From George Washington to the Covid-19 pandemic: Vaccine mandates in US history

Vaccine mandate roots can be traced back to George Washington

Clara Hill
Wednesday 08 September 2021 13:51 BST
California Governor mandates vaccine or tests for California school staff

In light of the growing trend of federal and state vaccine mandates to combat surging levels of Covid-19, US Republican Representative Jim Jordan tweeted: “Vaccine mandates are un-American.”

Mr Jordan and other conservatives, both pundits and politicians, have expressed this sentiment, such as Mike DeWine, the governor of Mr Jordan’s home state Ohio, which is experiencing below national targets levels of vaccination.

However, as historical records show, vaccine mandates can be dated back to the days of the Founding Fathers, according to historians.

“Congressman Jordan is just wrong.
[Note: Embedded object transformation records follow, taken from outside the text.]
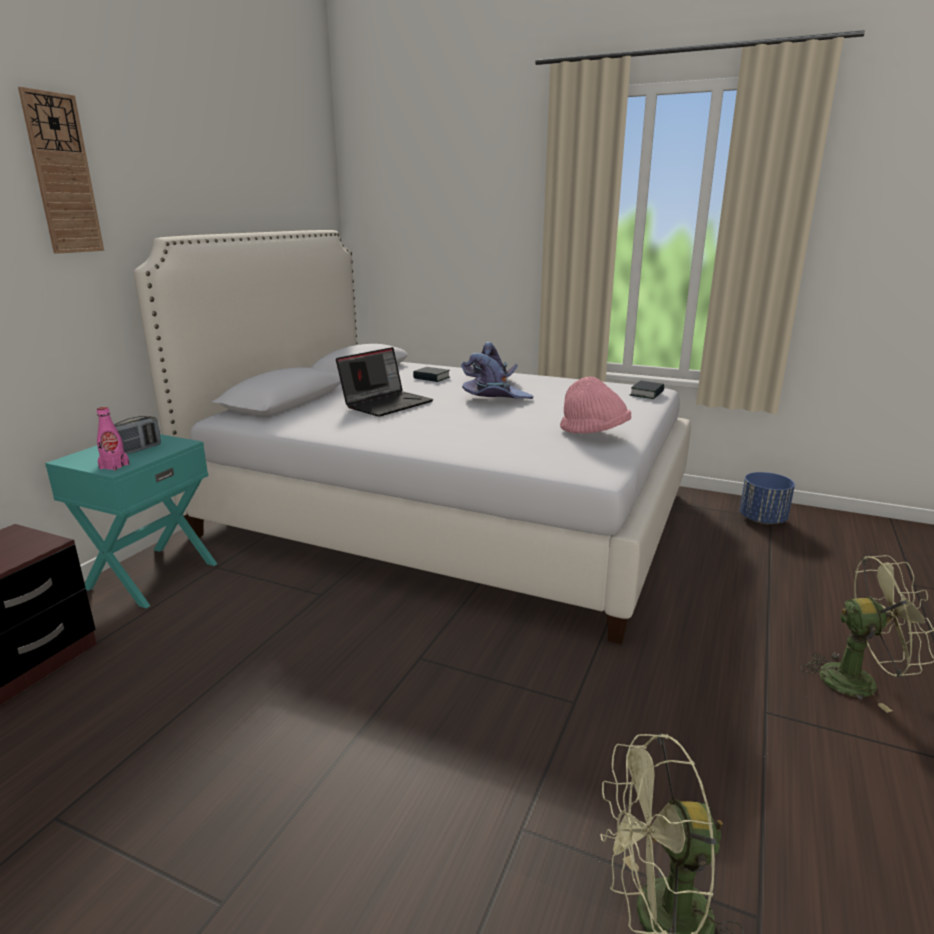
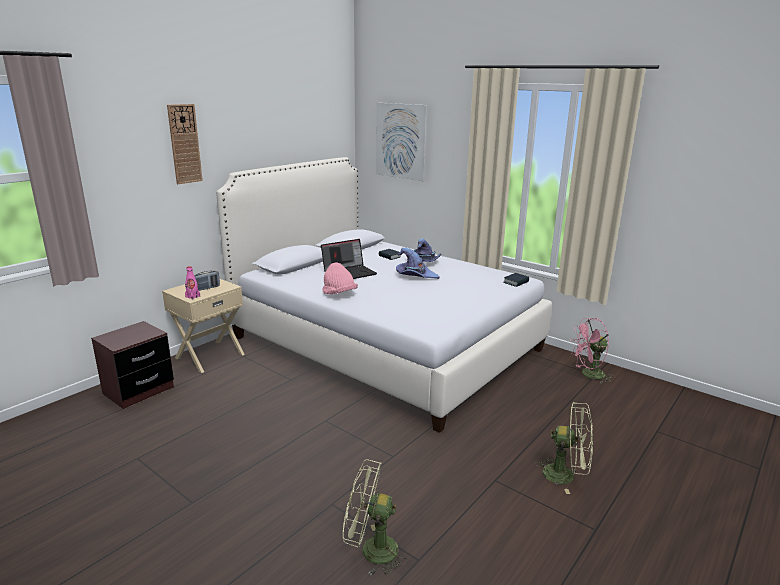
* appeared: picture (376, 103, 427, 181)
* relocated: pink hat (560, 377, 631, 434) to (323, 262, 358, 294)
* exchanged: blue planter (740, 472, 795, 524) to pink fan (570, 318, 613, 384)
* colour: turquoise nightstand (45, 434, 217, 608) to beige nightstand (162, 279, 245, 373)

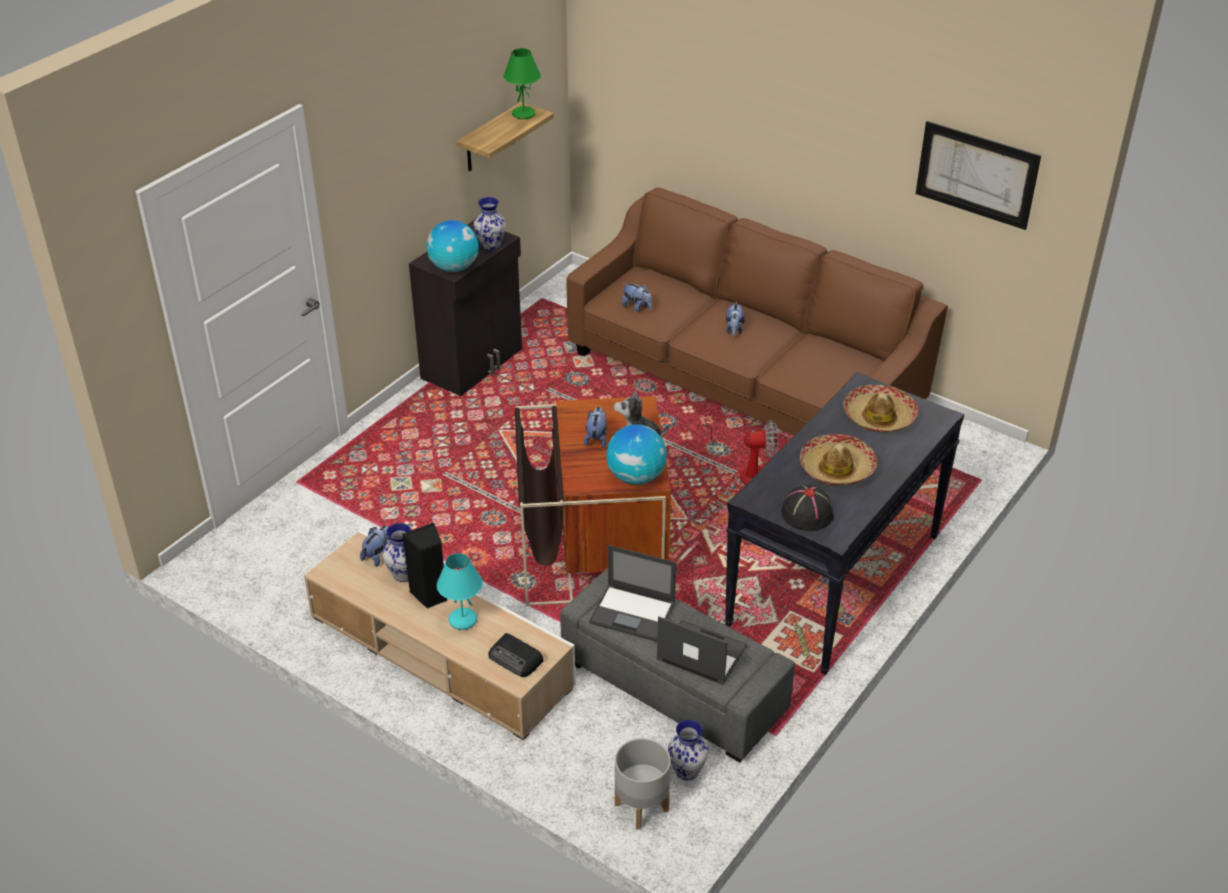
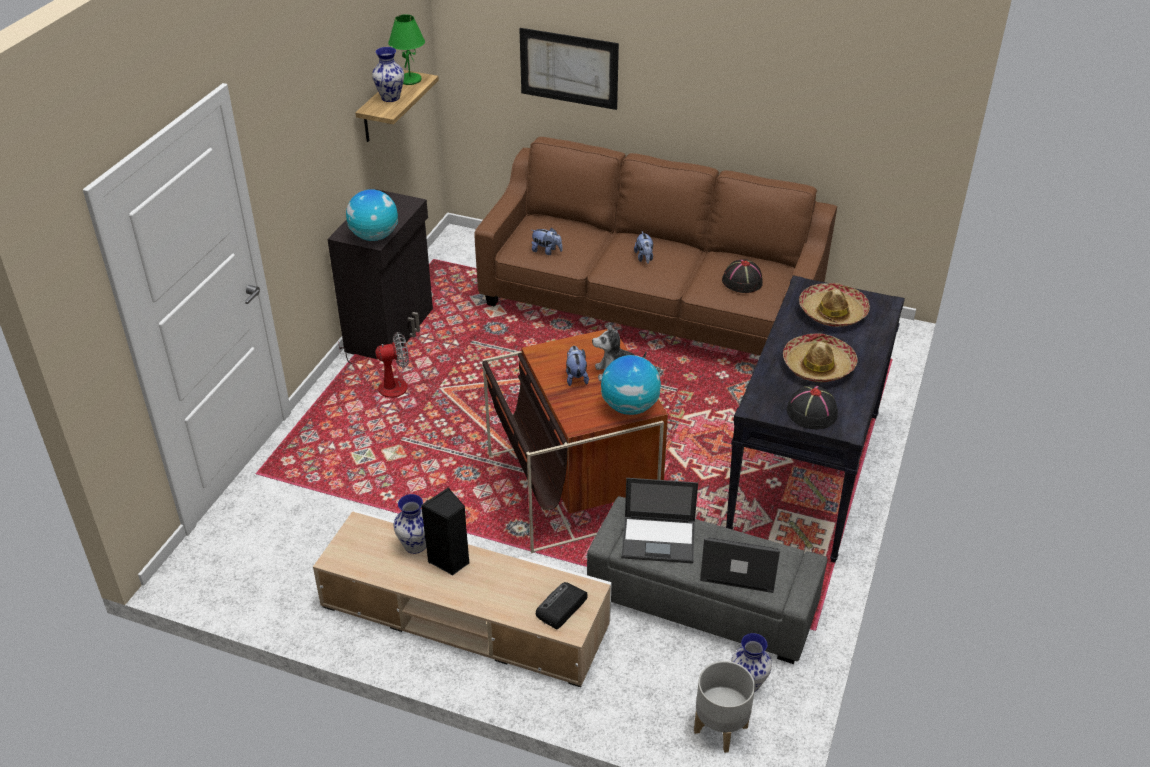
* missing: plush toy (360, 525, 391, 567)
* missing: turquoise table lamp (437, 553, 483, 630)
* appeared: black hat (722, 259, 763, 293)
* relocated: vase (474, 197, 506, 251) to (372, 47, 404, 102)
* relocated: fan (705, 419, 778, 485) to (338, 332, 409, 398)
* relocated: picture (916, 121, 1041, 230) to (519, 28, 619, 110)
* spun: radio (488, 633, 544, 677) = (536, 582, 588, 630) 105 degrees clockwise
There’s more than enough history to show we have a precedent for requiring vaccines that goes all the way to George Washington,” political historian Julian E Zelizer told The Washington Post. “This claim that it’s somehow un-American doesn’t match with the actual historical record. I don’t think there’s much of an argument here.”
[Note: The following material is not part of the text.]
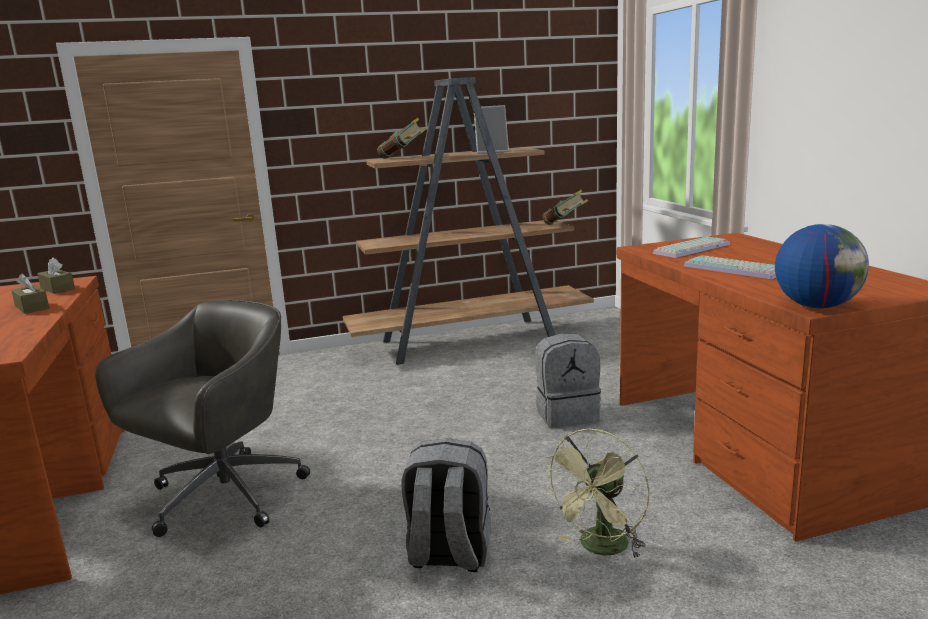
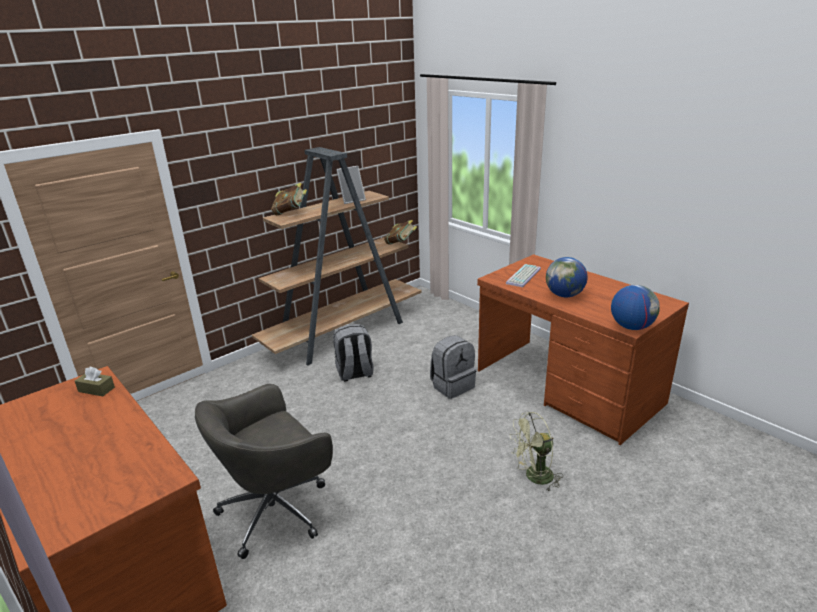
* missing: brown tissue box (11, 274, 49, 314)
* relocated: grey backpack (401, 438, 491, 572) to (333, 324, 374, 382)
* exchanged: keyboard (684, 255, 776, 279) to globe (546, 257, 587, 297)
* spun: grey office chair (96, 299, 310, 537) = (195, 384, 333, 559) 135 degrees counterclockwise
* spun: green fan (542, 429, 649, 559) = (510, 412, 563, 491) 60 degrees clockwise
Vaccine mandates have long been part of the United States’ approach to fighting disease. In January 1777, Washington, who at the time was the general of the Continental forces, pushed for troops to be inoculated against Variola, commonly known as smallpox. During the American Revolution, one of the biggest causes of casualties was disease, with 90 per cent of soldiers dying from it – the most prevalent being smallpox.

According to historical records, the situation was dire. Camps were being transformed into sickbays and it was driving down enlistments. In contrast, in Europe, the early origins of modern day vaccinations were already sweeping across society. This is believed to have given the British army a slight advantage.
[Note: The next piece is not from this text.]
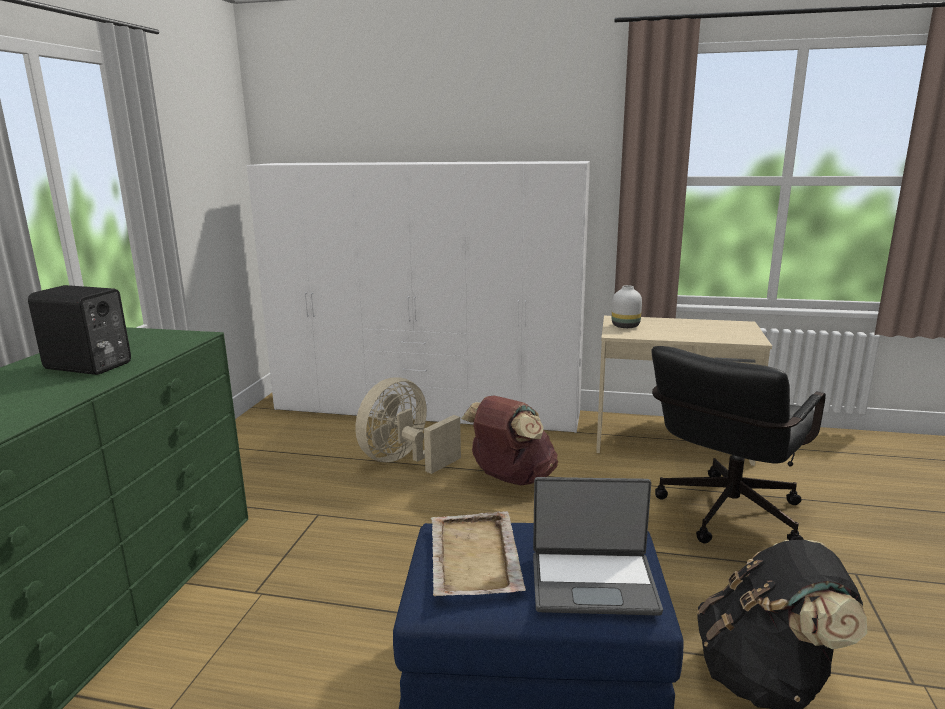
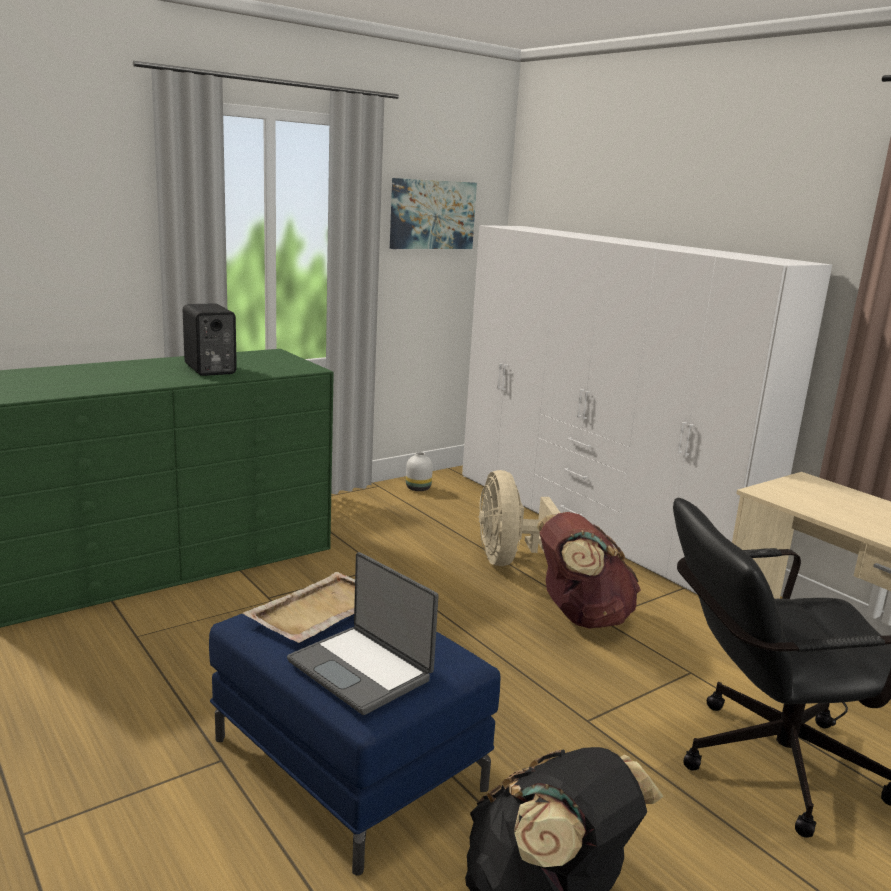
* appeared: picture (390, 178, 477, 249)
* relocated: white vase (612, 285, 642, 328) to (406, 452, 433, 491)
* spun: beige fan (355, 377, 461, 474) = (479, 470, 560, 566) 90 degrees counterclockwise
Just like today, the move was largely unpopular with Congress when Washington wrote to propose it. In retrospect, the policy was largely deemed a success.  Breakthrough cases appeared, but they did not impede whole regiments like before.

A few decades later, in 1802, Massachusetts became the first state to push for vaccine uptake. In 1809, the state passed the the first vaccine mandate law. By 1900, almost half of the 45 existing states had mandated smallpox vaccines for children going to school.

In 1905, the Massachusetts Supreme Court ruled that people did not have the right to infect other people with smallpox in Jacobson v Massachusetts, which upheld the law after a challenge to the $5 fine imposed on those not compliant.

The case of Zucht v King led the Texas Supreme Court to rule in 1922 that it was not unconstitutional to ban unvaccinated children from educational establishments

In 1963, 20 states, along with Washington DC and Puerto Rico, had added more vaccines to the mandate list. Other diseases, such as measles, promoted more government intervention in the 1960s, leading to areas in the 1970s seeing much lower death rates from the disease than those who had not mandated vaccines. For example, in Los Angeles and Alaska, mandates drastically increased attendance in classrooms, and in response, scientists called vaccine mandates a successful public health policy, according to Fox 10.

Polio and DTP vaccines also become available to schools after federal funding from the Kennedy administration, according to the Immunization Action Coalition. They stated in 1971 that the CDC took the smallpox vaccination out use due to the disease being declared eradicated. The development in vaccines and present illnesses has led to changes in what vaccines are needed to mandated, however vaccine mandates have stayed in place.

Exemptions to the vaccine mandates apply, such as to people with allergies or immune systems deemed unable to handle it. In 48 states, varying degrees of religious exemptions also apply.

Currently, the biggest virus threat to society is Covid-19, which has three vaccines approved for use in the US. The Moderna and Johnson & Johnson vaccines have emergency authorisation, while the Pfizer has been given full authorisation by the Food and Drug Administration.

President Joe Biden has tried to implement vaccine mandates across society via requiring all federal workers to be vaccinated and calling on private businesses to do the same.

“I’m calling on more companies in the private sector to step up with vaccine requirements that will reach millions more people,” he said in address last month.

Experts have pointed out that there is not much that can be done at a federal level, due to it being an issue for each individual state.

“I should say that it’s a misconception that President Biden has the power to have a nationwide vaccine mandate. Traditionally, vaccine mandates have been imposed by cities and states,” Lawrence Gostin, a professor in global health, told NPR.

According to a poll by the Associated Press published last month, half of US workers are in favour of vaccine mandates at their jobs.